Multi-modal retinal image registration plays an important role in the ophthalmological diagnosis process. The conventional methods lack robustness in aligning multi-modal images of various imaging qualities. Deep-learning methods have not been widely developed for this task, especially for the coarse-to-fine registration pipeline. To handle this task, we propose a two-step method based on deep convolutional networks, including a coarse alignment step and a fine alignment step. In the coarse alignment step, a global registration matrix is estimated by three sequentially connected networks for vessel segmentation, feature detection and description, and outlier rejection, respectively. In the fine alignment step, a deformable registration network is set up to find pixel-wise correspondence between a target image and a coarsely aligned image from the previous step to further improve the alignment accuracy. Particularly, an unsupervised learning framework is proposed to handle the difficulties of inconsistent modalities and lack of labeled training data for the fine alignment step. The proposed framework first changes multi-modal images into a same modality through modality transformers, and then adopts photometric consistency loss and smoothness loss to train the deformable registration network. The experimental results show that the proposed method achieves state-of-the-art results in Dice metrics and is more robust in challenging cases.

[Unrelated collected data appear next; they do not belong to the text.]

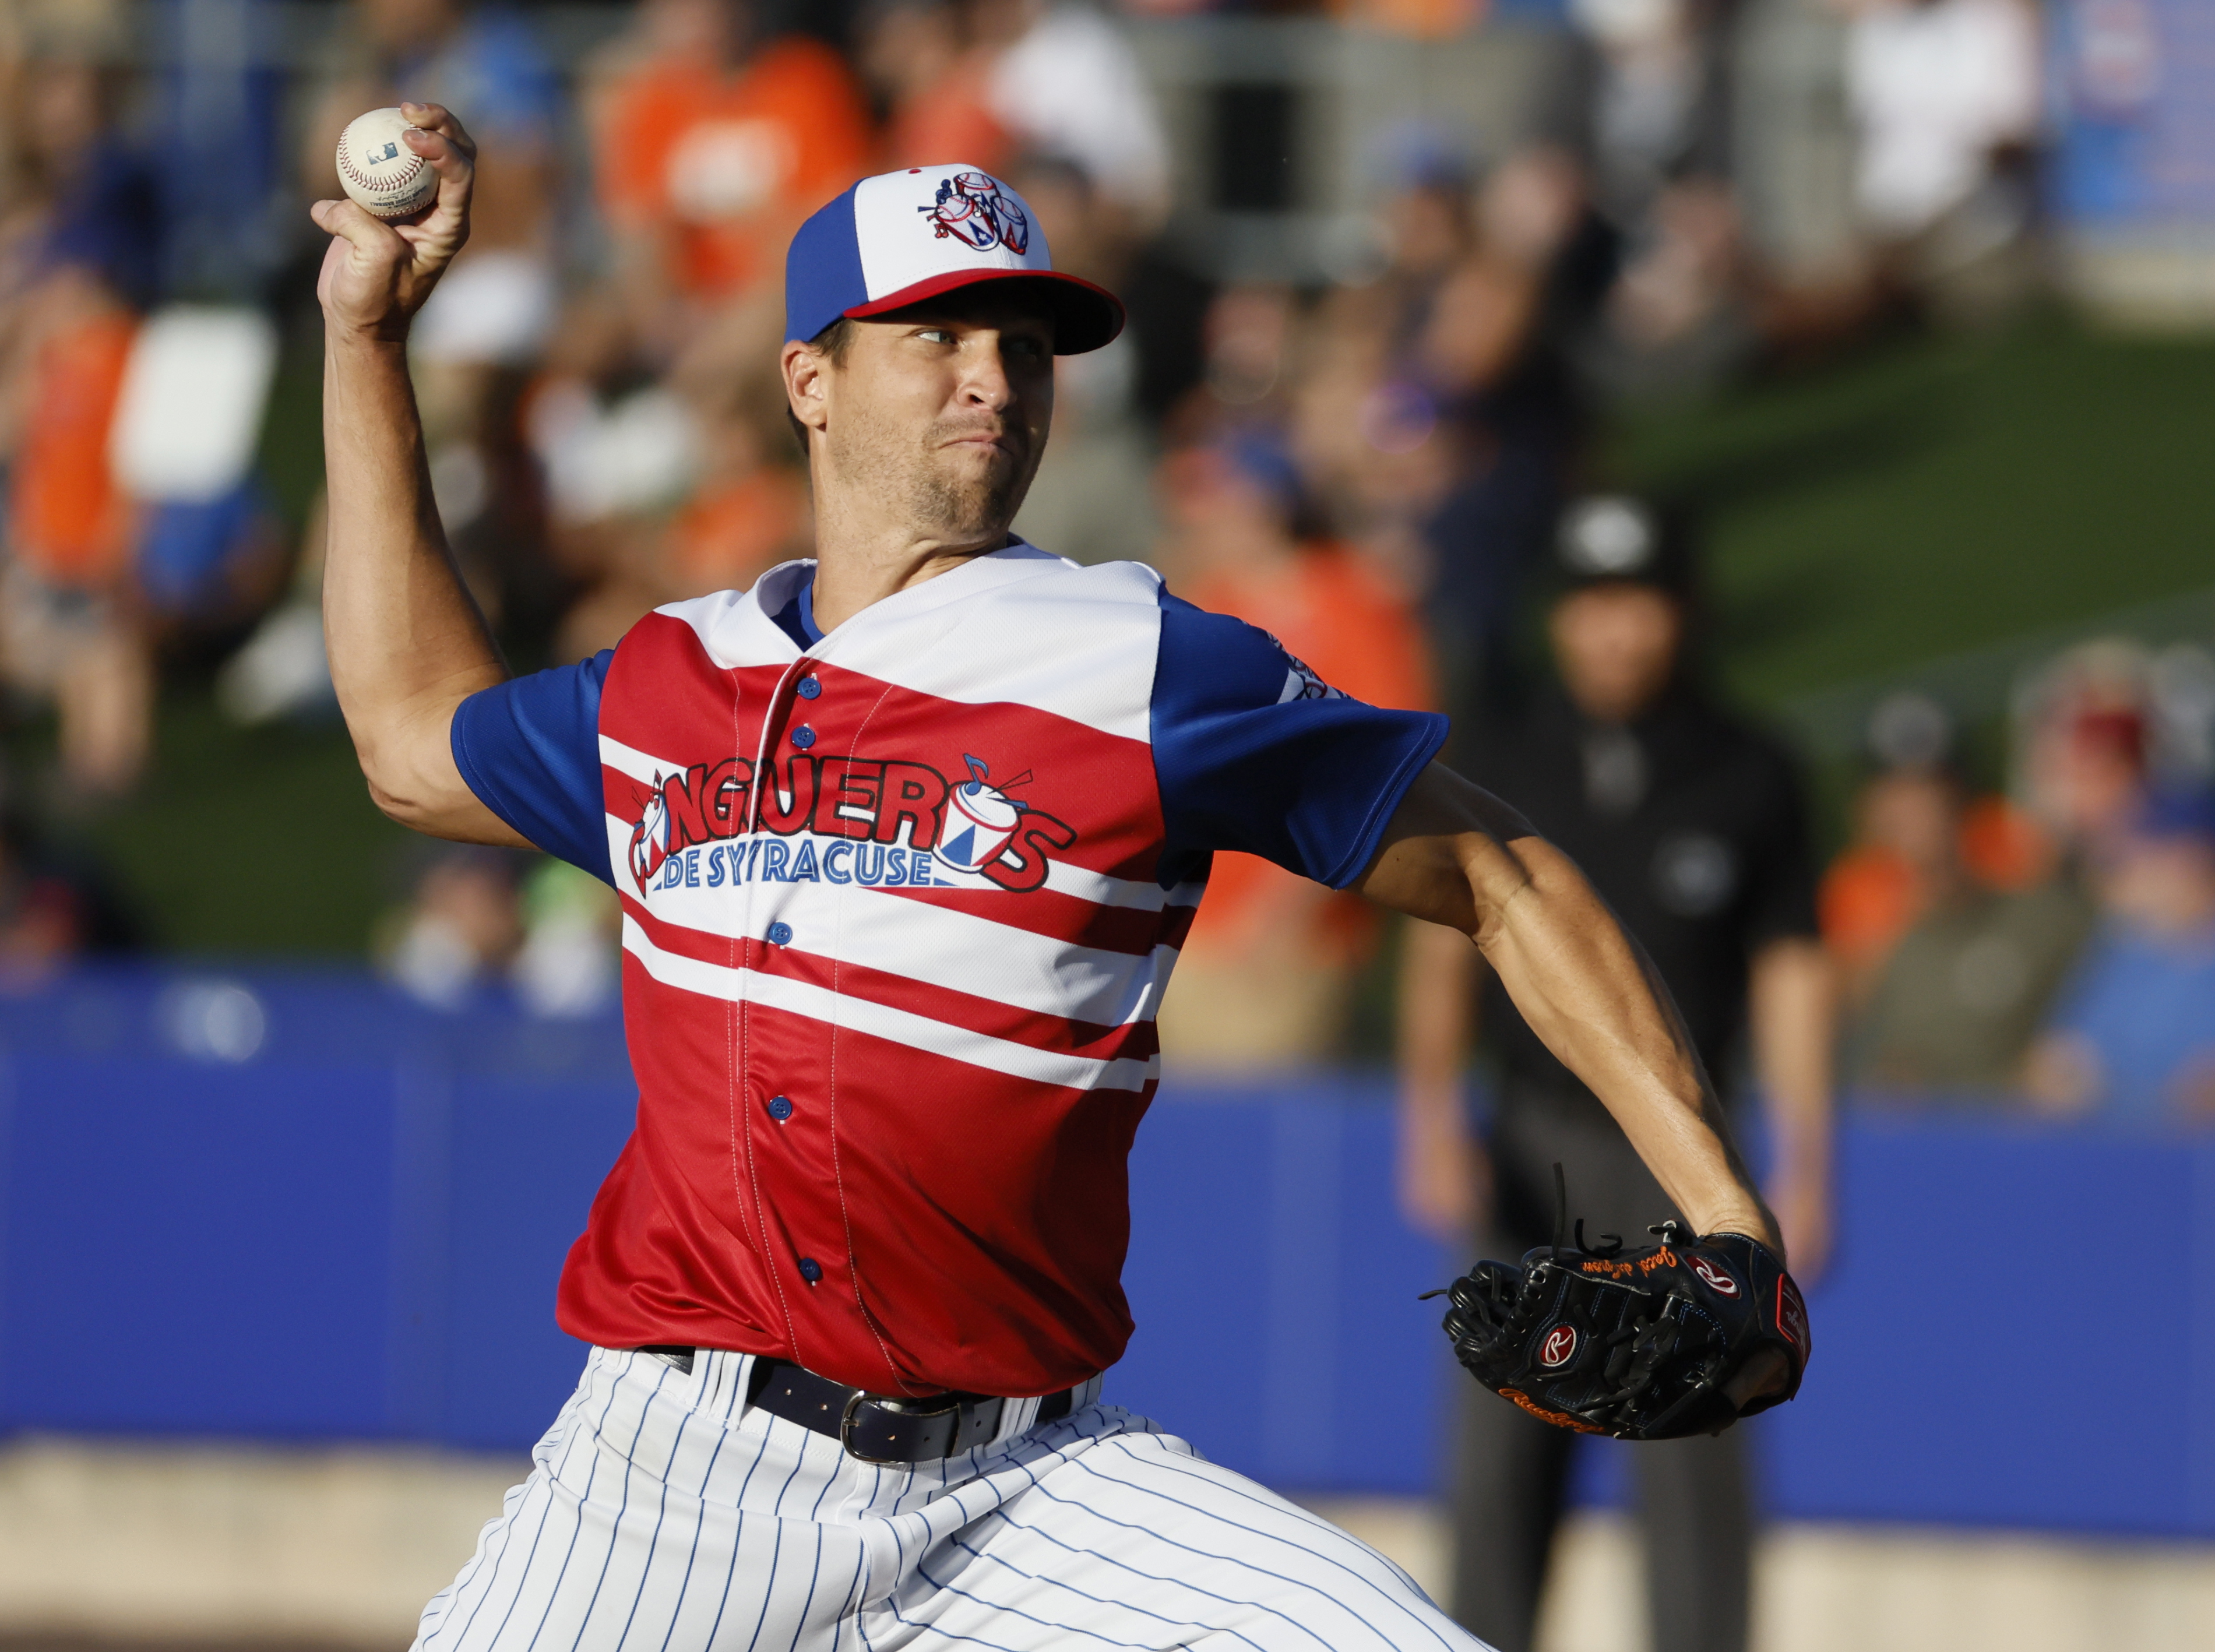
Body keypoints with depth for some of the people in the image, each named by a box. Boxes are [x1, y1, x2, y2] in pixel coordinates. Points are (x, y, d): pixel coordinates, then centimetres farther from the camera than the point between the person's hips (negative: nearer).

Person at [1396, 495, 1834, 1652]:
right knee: (1501, 1449, 1)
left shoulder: (1749, 780, 3)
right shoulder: (1502, 765, 7)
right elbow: (1443, 951, 8)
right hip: (1532, 1140, 2)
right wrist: (1430, 1121, -4)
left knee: (1688, 1450, -9)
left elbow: (1790, 979, 5)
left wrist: (1802, 1171, -2)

多模态视网膜图像配准在眼科诊断过程中起着重要作用。传统方法在对齐具有不同成像质量的多模态图像时缺乏鲁棒性。深度学习方法尚未广泛应用于这项任务,特别是对于粗到精的配准流水线。为了处理这项任务,我们提出了一种基于深度卷积网络的两步法,包括粗对准步骤和精对准步骤。在粗对准步骤中,通过三个依次连接的网络分别进行血管分割、特征检测和描述以及异常值剔除,来估计全局配准矩阵。在精对准步骤中,建立一个可变形配准网络,以在目标图像和前一步骤中粗对准的图像之间找到像素级对应关系,从而进一步提高对准精度。特别是,提出了一种无监督学习框架来处理精细对准步骤中模态不一致和缺乏标记训练数据的困难。该框架首先通过模态变换器将多模态图像转换为相同的模态,然后采用光度一致性损失和平滑度损失来训练可变形配准网络。实验结果表明,所提出的方法在 Dice 度量上达到了最先进的水平,并且在具有挑战性的情况下更具鲁棒性。